**Problem to solve**
Gather every line below that contains the word "Meta", and copy each one out in full.

**Data**
-------

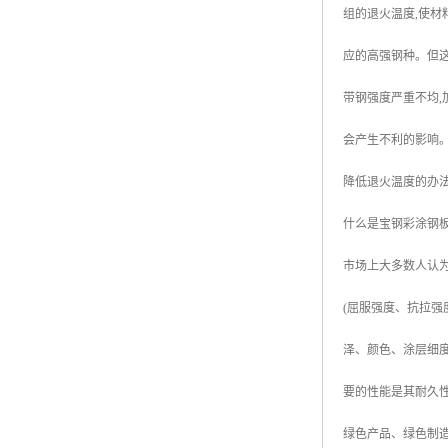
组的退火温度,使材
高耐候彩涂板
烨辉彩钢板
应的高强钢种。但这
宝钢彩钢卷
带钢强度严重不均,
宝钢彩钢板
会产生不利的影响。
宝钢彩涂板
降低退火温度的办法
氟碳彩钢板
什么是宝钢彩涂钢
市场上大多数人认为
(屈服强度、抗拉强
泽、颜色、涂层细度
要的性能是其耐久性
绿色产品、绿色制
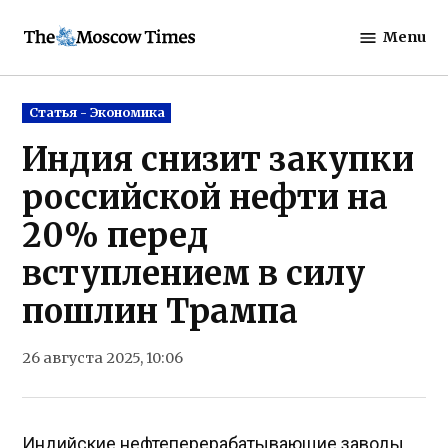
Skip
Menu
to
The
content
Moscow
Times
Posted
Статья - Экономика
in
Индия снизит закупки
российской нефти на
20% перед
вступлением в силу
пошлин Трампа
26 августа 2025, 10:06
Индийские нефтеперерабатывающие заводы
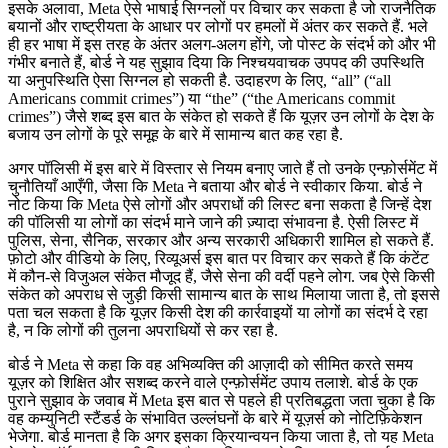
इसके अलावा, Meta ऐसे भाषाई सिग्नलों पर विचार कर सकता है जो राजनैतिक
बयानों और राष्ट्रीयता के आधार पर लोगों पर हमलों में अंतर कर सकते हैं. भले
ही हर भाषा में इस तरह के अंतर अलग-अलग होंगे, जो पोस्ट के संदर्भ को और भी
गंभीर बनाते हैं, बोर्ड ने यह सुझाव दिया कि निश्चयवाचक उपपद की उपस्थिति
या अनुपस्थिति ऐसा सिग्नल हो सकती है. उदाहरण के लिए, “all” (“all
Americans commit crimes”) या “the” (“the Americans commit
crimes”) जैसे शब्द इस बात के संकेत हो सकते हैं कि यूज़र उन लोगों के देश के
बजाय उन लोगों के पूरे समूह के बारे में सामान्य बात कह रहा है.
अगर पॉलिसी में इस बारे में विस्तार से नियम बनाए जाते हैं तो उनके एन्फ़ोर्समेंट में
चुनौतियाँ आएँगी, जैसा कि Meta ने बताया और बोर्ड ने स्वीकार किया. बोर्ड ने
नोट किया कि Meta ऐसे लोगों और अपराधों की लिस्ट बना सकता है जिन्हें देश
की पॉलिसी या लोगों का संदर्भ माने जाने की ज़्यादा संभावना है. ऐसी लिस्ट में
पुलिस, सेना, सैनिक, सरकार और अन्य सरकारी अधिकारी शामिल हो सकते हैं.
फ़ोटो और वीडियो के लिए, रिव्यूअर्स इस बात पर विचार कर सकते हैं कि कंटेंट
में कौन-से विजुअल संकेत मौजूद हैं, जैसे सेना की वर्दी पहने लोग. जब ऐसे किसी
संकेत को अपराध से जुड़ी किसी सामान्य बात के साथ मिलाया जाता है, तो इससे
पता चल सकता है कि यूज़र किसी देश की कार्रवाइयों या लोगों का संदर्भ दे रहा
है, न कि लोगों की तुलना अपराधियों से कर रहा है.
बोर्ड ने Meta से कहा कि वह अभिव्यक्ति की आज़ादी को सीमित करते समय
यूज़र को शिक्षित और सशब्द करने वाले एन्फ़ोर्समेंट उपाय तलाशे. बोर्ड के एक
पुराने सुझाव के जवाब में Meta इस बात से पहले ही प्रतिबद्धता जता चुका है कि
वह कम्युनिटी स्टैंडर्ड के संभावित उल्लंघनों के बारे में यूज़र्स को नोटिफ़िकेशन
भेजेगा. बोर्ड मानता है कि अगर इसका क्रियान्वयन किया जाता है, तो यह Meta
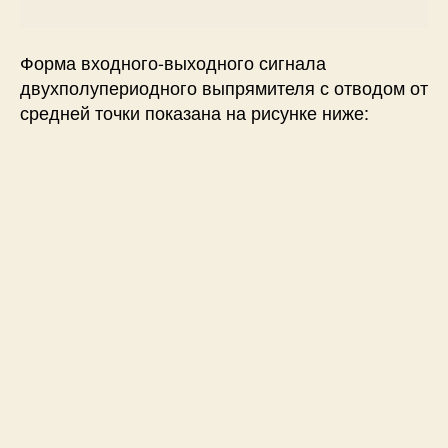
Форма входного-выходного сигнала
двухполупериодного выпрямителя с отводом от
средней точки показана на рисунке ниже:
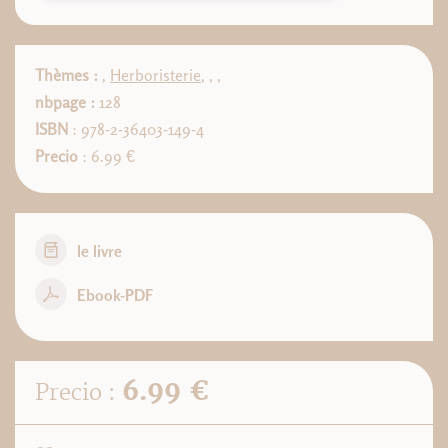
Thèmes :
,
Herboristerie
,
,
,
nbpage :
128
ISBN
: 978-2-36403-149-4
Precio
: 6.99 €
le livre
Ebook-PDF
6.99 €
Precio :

-------

**Solution to the exercise**
इसके अलावा, Meta ऐसे भाषाई सिग्नलों पर विचार कर सकता है जो राजनैतिक
चुनौतियाँ आएँगी, जैसा कि Meta ने बताया और बोर्ड ने स्वीकार किया. बोर्ड ने
नोट किया कि Meta ऐसे लोगों और अपराधों की लिस्ट बना सकता है जिन्हें देश
बोर्ड ने Meta से कहा कि वह अभिव्यक्ति की आज़ादी को सीमित करते समय
पुराने सुझाव के जवाब में Meta इस बात से पहले ही प्रतिबद्धता जता चुका है कि
भेजेगा. बोर्ड मानता है कि अगर इसका क्रियान्वयन किया जाता है, तो यह Meta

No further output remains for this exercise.